# Task prompt:
Starting at the line that contains "What portion of the pie excludes 뉴발란스?" and ending with the last line, format these lines as a Markdown table with the columns No. and Line. Skip blank lines and leave out the pictures.
--- Exercise data ---
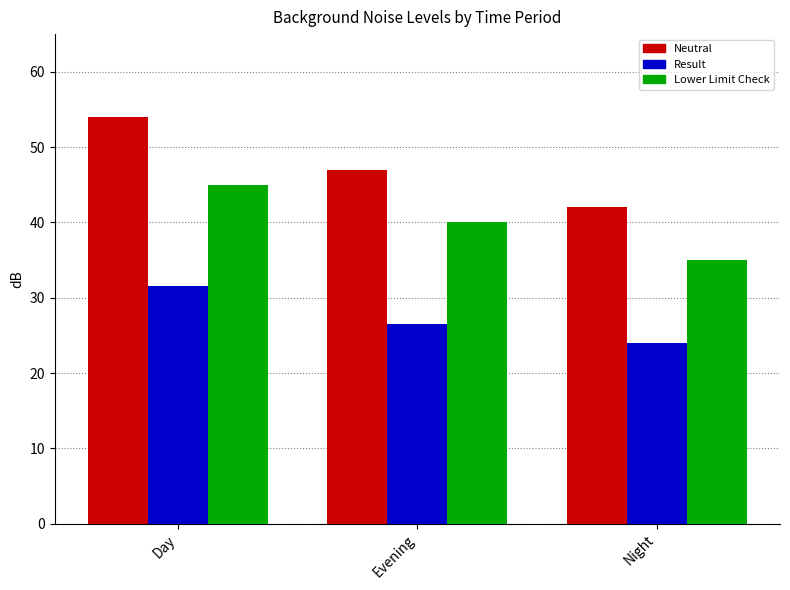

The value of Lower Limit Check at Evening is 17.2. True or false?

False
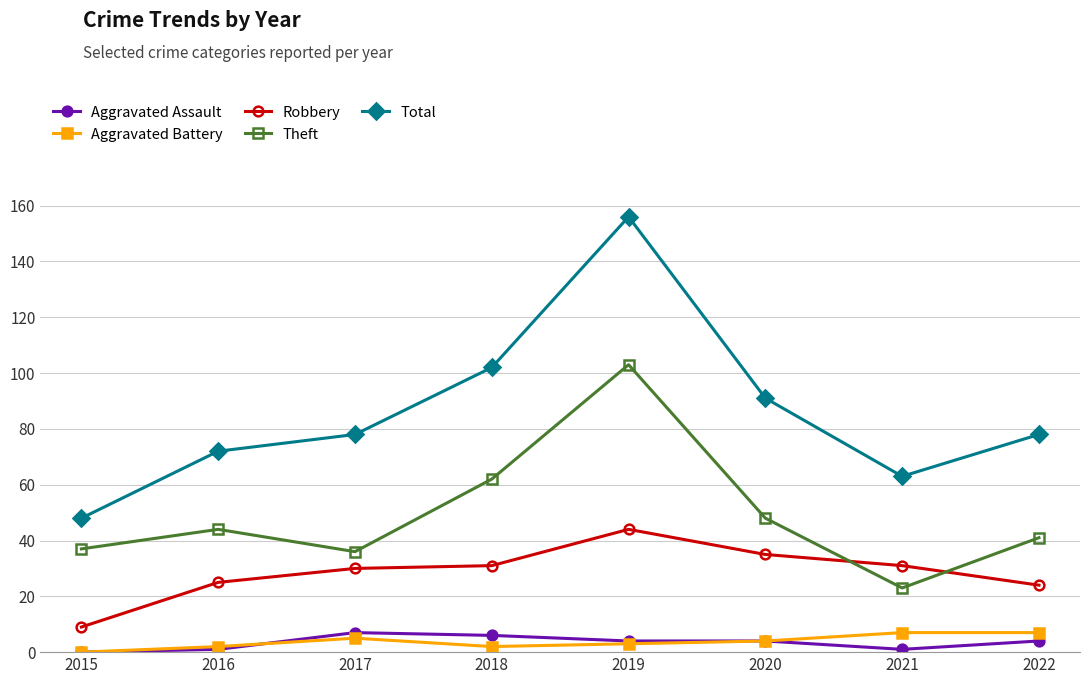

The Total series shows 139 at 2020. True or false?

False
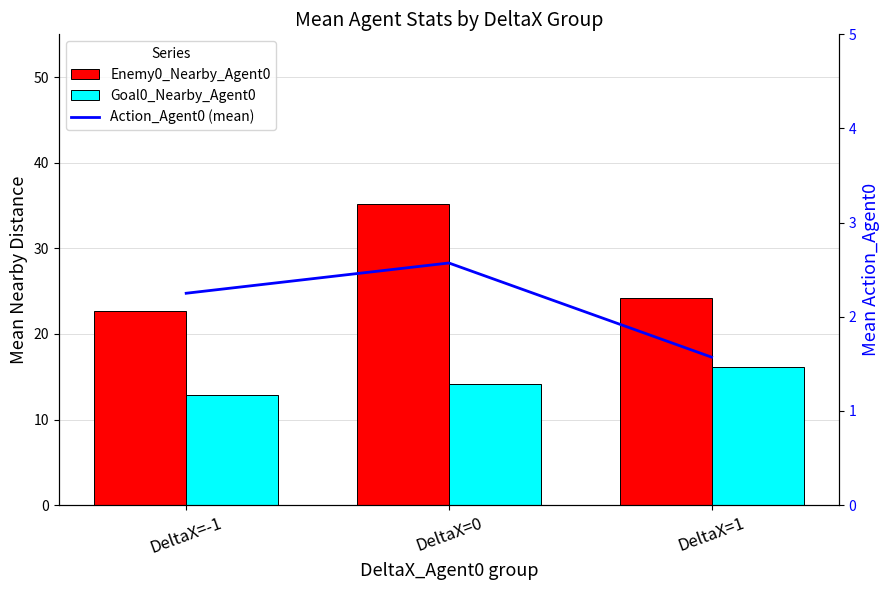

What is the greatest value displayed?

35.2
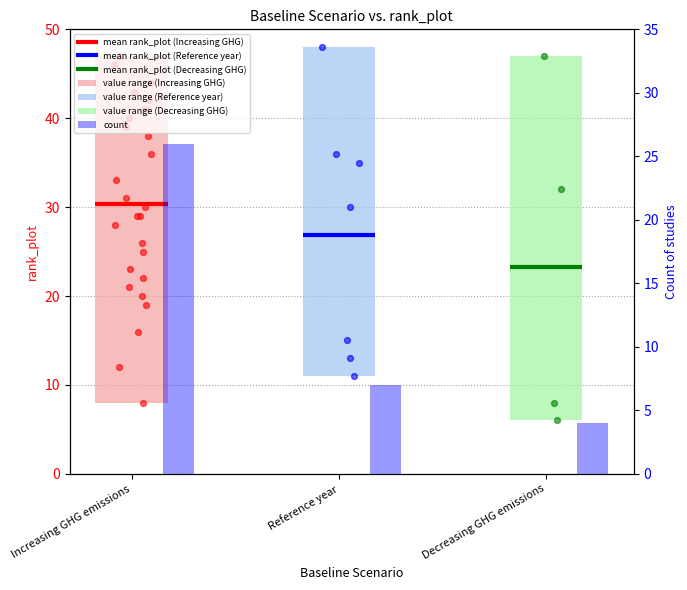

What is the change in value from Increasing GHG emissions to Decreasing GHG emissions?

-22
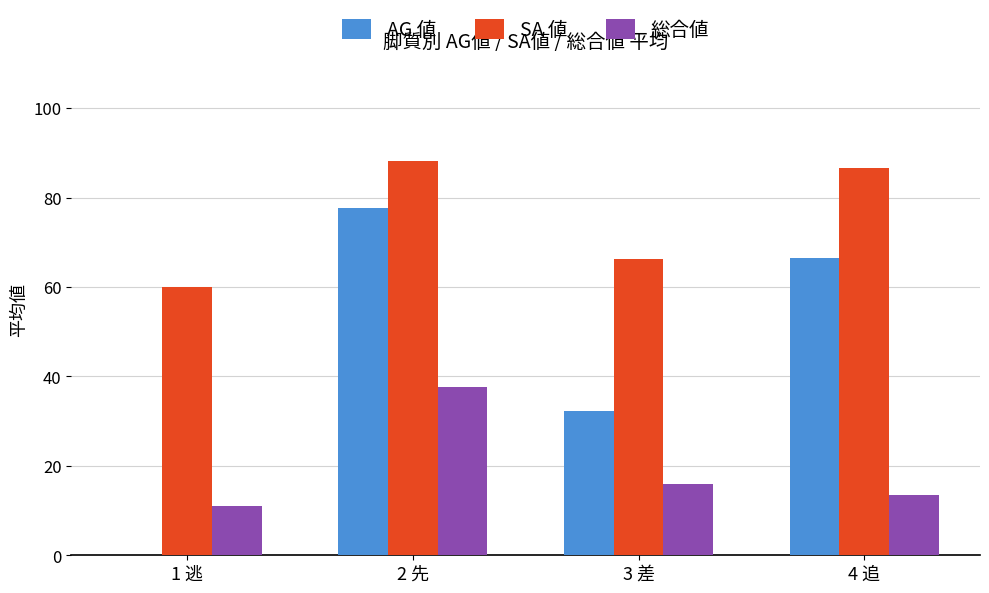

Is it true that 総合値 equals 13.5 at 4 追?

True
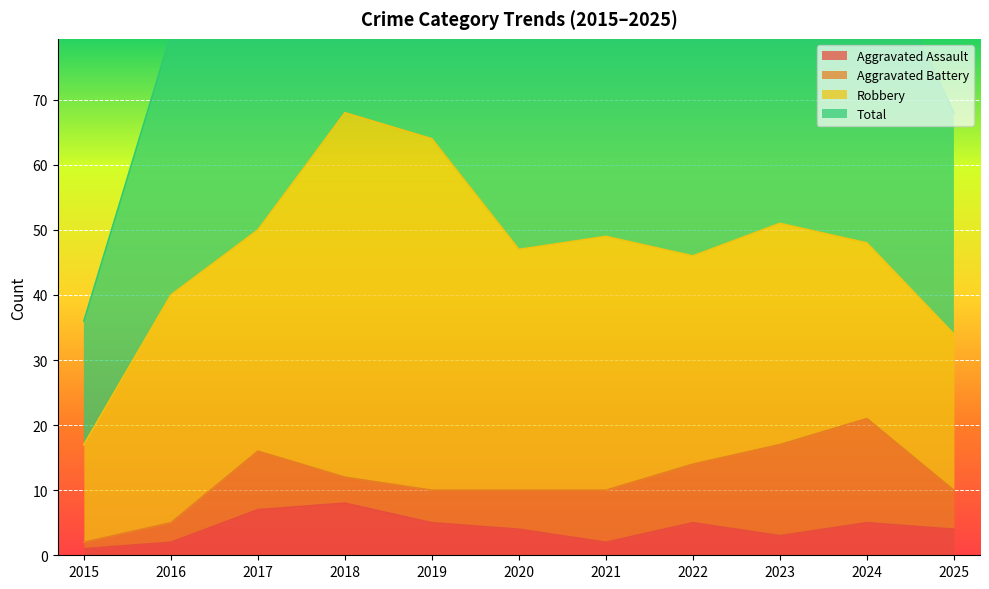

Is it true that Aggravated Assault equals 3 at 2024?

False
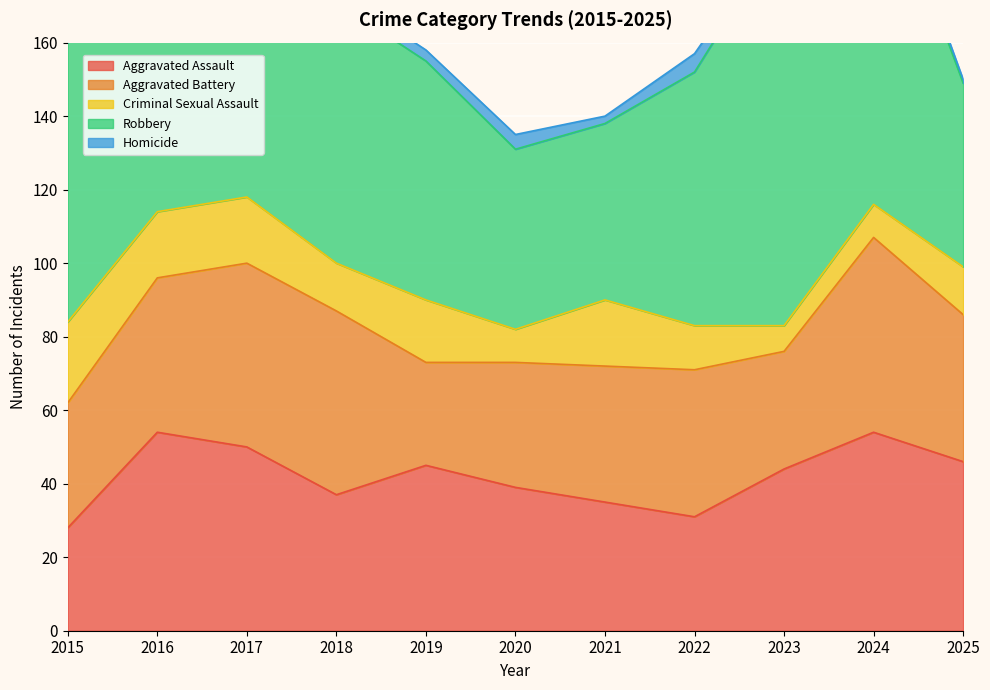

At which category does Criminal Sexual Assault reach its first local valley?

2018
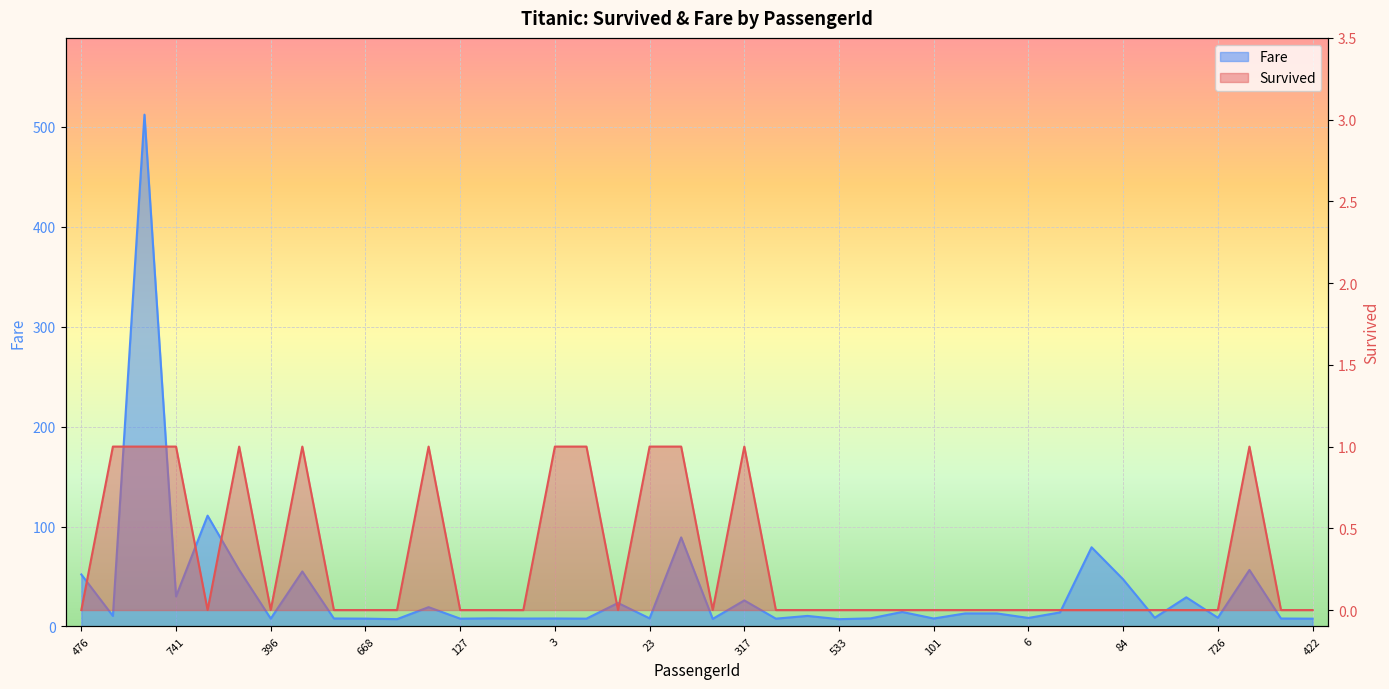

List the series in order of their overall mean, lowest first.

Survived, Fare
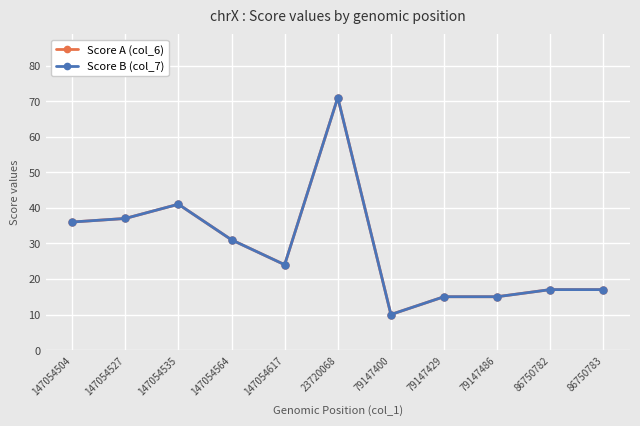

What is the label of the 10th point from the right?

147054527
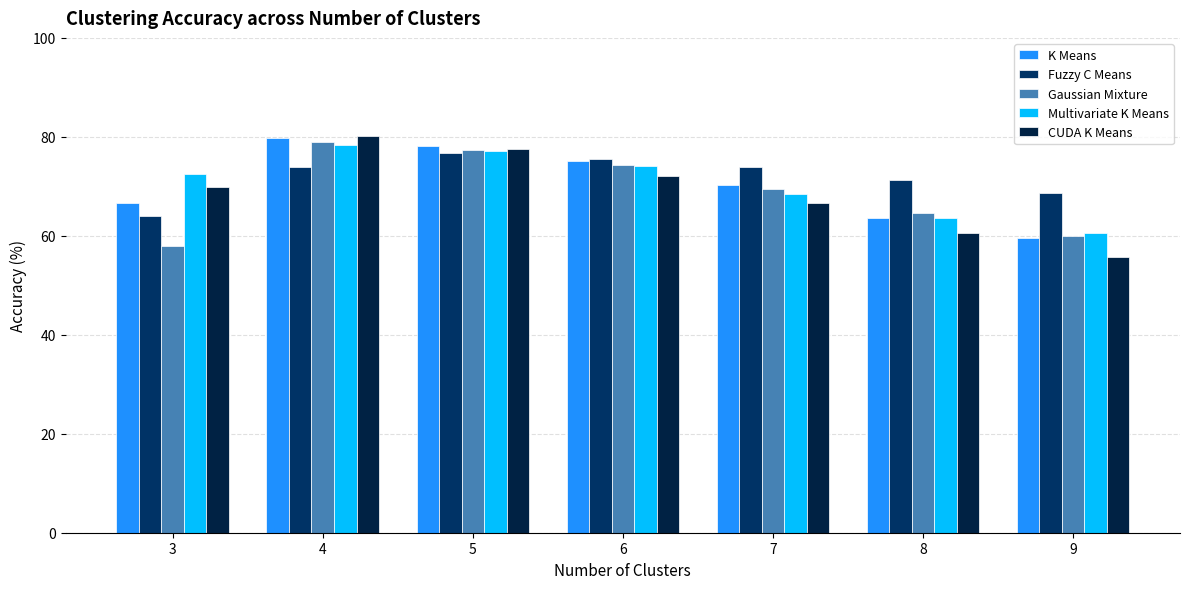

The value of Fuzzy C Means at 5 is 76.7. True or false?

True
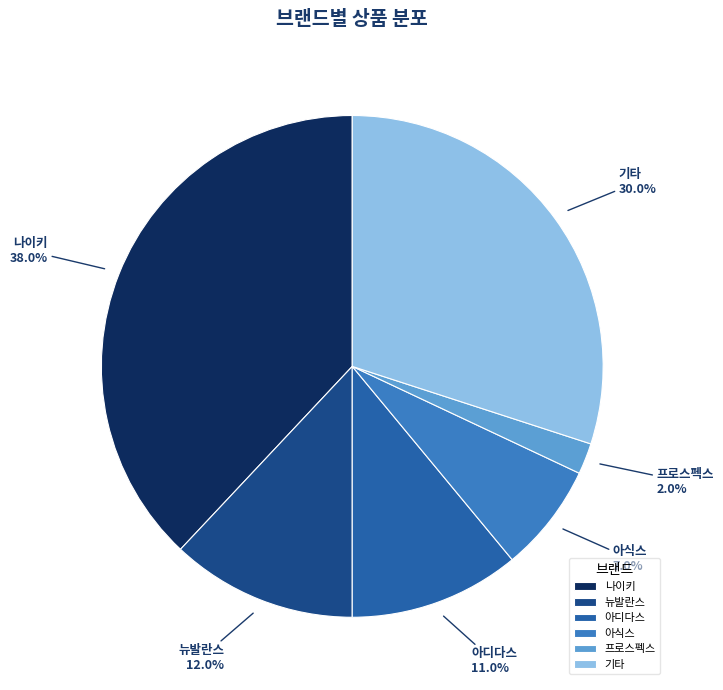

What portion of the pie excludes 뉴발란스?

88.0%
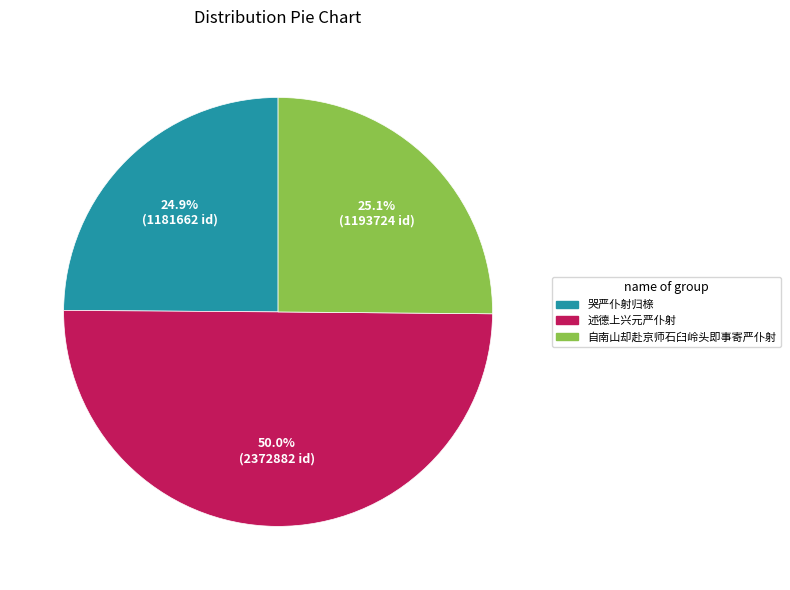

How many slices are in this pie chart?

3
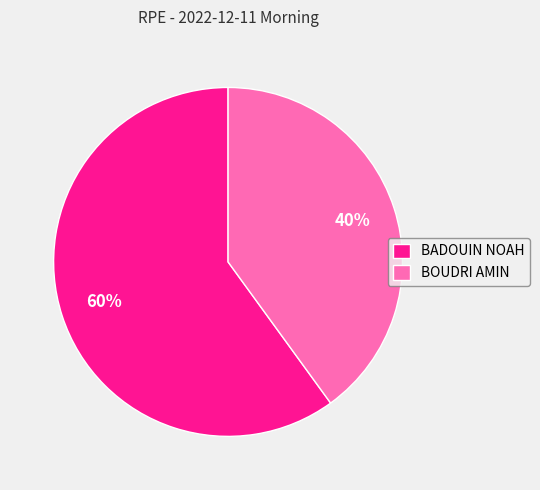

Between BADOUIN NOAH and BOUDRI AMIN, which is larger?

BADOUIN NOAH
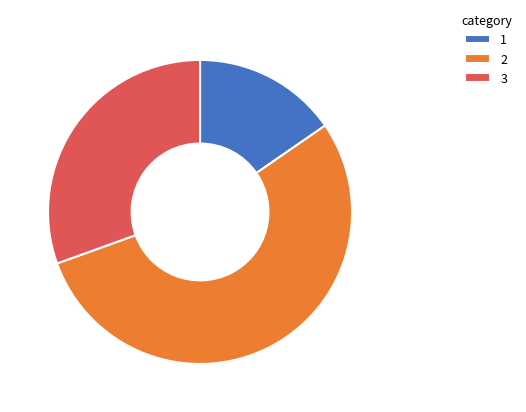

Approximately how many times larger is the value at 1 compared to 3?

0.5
---
# Answer to this task:
| No. | Line |
|---|---|
| 1 | What portion of the pie excludes 뉴발란스? |
| 2 | 88.0% |
| 3 | How many slices are in this pie chart? |
| 4 | 3 |
| 5 | Between BADOUIN NOAH and BOUDRI AMIN, which is larger? |
| 6 | BADOUIN NOAH |
| 7 | Approximately how many times larger is the value at 1 compared to 3? |
| 8 | 0.5 |